--- START ---

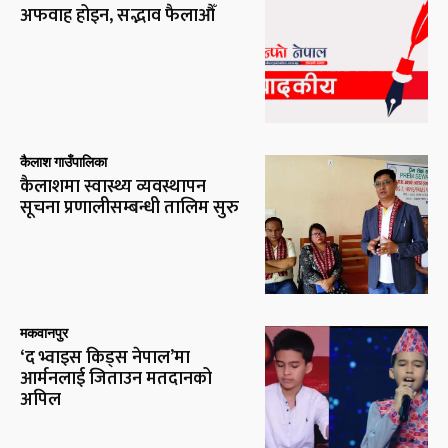
अफवाह होइन, सद्भाव फैलाऔँ
कैलाश गाउँपालिका
कैलाशमा स्वास्थ्य व्यवस्थापन
सूचना प्रणालीसम्बन्धी तालिम सुरु
मकवानपुर
‘द भ्वाइस किड्स नेपाल’मा
आर्मनलाई जिताउन मतदानको
अपिल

--- END ---

Please revise the lines above so that "तालिम" becomes "प्रशिक्षण", with nothing else changed, and omit the pictures from your answer.

(Result of the exercise):
अफवाह होइन, सद्भाव फैलाऔँ
कैलाश गाउँपालिका
कैलाशमा स्वास्थ्य व्यवस्थापन
सूचना प्रणालीसम्बन्धी प्रशिक्षण सुरु
मकवानपुर
‘द भ्वाइस किड्स नेपाल’मा
आर्मनलाई जिताउन मतदानको
अपिल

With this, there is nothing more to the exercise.